In these gatherings of early Christianity, there were different levels of relationship-building. The first believers gathered with other people, and through themselves they gathered into Jesus, and then into the Father.

 

            There is a unity, a ‘oneness’ that develops as this witnessing of Jesus’ truth unfolds; in John’s gospel Jesus wants his prayer to his Father to be heard by others to be in oneness with Him and his Father. This is a different kind of ‘oneness’ than we might be used to---it is not our church all thinking the same. It is not!

 

            The spiritual presence of Jesus among his believers  was indeed the ‘ties that bind,’ the connectedness for their flow of life.
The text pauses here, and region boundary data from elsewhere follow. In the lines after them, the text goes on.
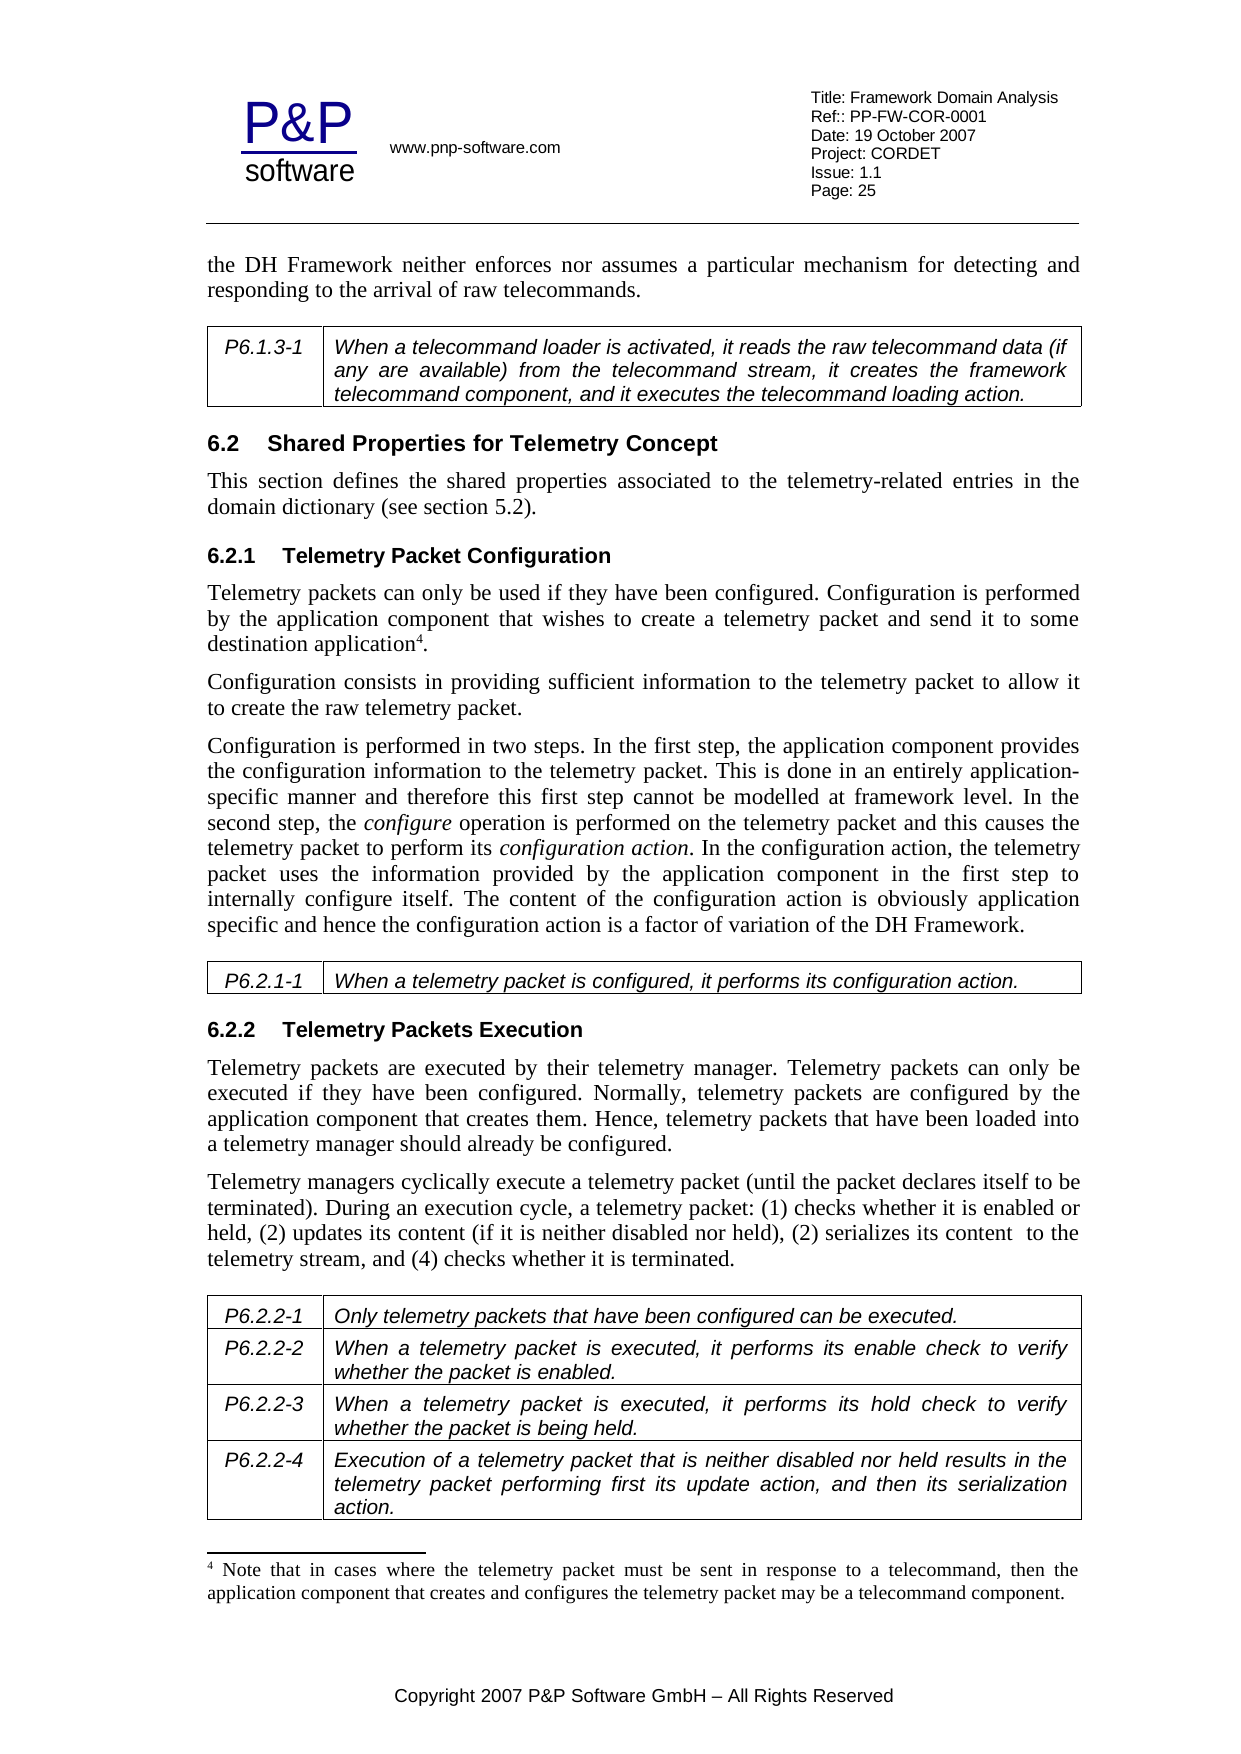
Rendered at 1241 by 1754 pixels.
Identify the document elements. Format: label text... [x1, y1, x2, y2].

text Configuration consists in providing sufficient information to the telemetry packet to allow it to create the raw telemetry packet. [207, 669, 1081, 720]
table_header P6.2.2-1 [208, 1296, 322, 1328]
table_header When a telemetry packet is configured, it performs its configuration action. [324, 962, 1081, 993]
text Telemetry managers cyclically execute a telemetry packet (until the packet declares itself to be terminated). During an execution cycle, a telemetry packet: (1) checks whether it is enabled or held, (2) updates its content (if it is neither disabled nor held), (2) serializes its content to the telemetry stream, and (4) checks whether it is terminated. [207, 1169, 1081, 1271]
table_cell When a telemetry packet is executed, it performs its hold check to verify whether the packet is being held. [324, 1385, 1081, 1440]
table_header P6.1.3-1 [208, 327, 322, 406]
table_header When a telecommand loader is activated, it reads the raw telecommand data (if any are available) from the telecommand stream, it creates the framework telecommand component, and it executes the telecommand loading action. [324, 327, 1081, 406]
text This section defines the shared properties associated to the telemetry-related entries in the domain dictionary (see section 5.2). [207, 468, 1081, 519]
text Configuration is performed in two steps. In the first step, the application component provides the configuration information to the telemetry packet. This is done in an entirely application-specific manner and therefore this first step cannot be modelled at framework level. In the second step, the configure operation is performed on the telemetry packet and this causes the telemetry packet to perform its configuration action. In the configuration action, the telemetry packet uses the information provided by the application component in the first step to internally configure itself. The content of the configuration action is obviously application specific and hence the configuration action is a factor of variation of the DH Framework. [207, 733, 1081, 937]
table_cell P6.2.2-2 [208, 1329, 322, 1384]
table_cell When a telemetry packet is executed, it performs its enable check to verify whether the packet is enabled. [324, 1329, 1081, 1384]
text Telemetry packets are executed by their telemetry manager. Telemetry packets can only be executed if they have been configured. Normally, telemetry packets are configured by the application component that creates them. Hence, telemetry packets that have been loaded into a telemetry manager should already be configured. [207, 1054, 1081, 1157]
subtitle Shared Properties for Telemetry Concept [207, 430, 1081, 456]
subtitle Telemetry Packets Execution [207, 1018, 1081, 1042]
table_cell P6.2.2-4 [208, 1441, 322, 1519]
table_header Only telemetry packets that have been configured can be executed. [324, 1296, 1081, 1328]
text Note that in cases where the telemetry packet must be sent in response to a telecommand, then the application component that creates and configures the telemetry packet may be a telecommand component. [207, 1559, 1081, 1604]
table_cell P6.2.2-3 [208, 1385, 322, 1440]
subtitle Telemetry Packet Configuration [207, 543, 1081, 568]
table_cell Execution of a telemetry packet that is neither disabled nor held results in the telemetry packet performing first its update action, and then its serialization action. [324, 1441, 1081, 1519]
table_header P6.2.1-1 [208, 962, 322, 993]
text the DH Framework neither enforces nor assumes a particular mechanism for detecting and responding to the arrival of raw telecommands. [207, 251, 1081, 302]
text Telemetry packets can only be used if they have been configured. Configuration is performed by the application component that wishes to create a telemetry packet and send it to some destination application. [207, 580, 1081, 657]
At our World Day of Prayer service Thursday evening in Wyocena at the Community Church we shared this connectedness we have with God, with each other, and in God’s promise to us of God’s kingdom today, and in God’s eternal Kingdom. It was powerful as we shared our testimonies of God’s presence, in good and bad times.

 

            Does this sound familiar to us? Those first Christians were gathered in community, they believed  in the Trinitarian God, they were called by name/baptized, heard and spread God’s Word, practiced Jesus’ hospitality, suffered together, worshipped and prayed together as they were taught and learned of God’s love in and through the Holy Spirit. For me, this is our church right here where we reside! Yes, we are discovering ‘resurrection practices’ of becoming and belonging as a church community.

Jesus said, “….that they may all be one.”

           

            It is clear that we are receiving and giving of God’s word to others is spirit-driven, thank God! Everyone we’ve studied here, along with us, we all have a spirit in our voice, our actions (an attitude! about us) for better or worse. We are all entitled to an opinion because we are free to decide on our own; opinions are like noses, we all have one! Jesus wants the church to have lots of opinions, ideas, comments, questions, suggestions. In our accentuating the positive in all of us, we hope for what is to come with what God’s love has given us---where God leads us each in our own way and in sharing our individual God-given gifts collectively—with each other. This is church unity; it is God’s Holy Spirit at work in us.

 

            The good news of the gospel to us is that it is now our time, our turn, the spiritual presence of Christ in each of us in testimony of or faith; we bear witness to God’s love given us. It is not to be in bondage or chains, like Paul or Silas, but, like them, to be free to share that love with those we know and those we may come to know. In identifying our gifts, claiming our differences, together we strive to do God’s will, for God’s Kingdom in becoming the church that is completely one in the household of God.

 

                                                            Thanks be to God.                               AMEN.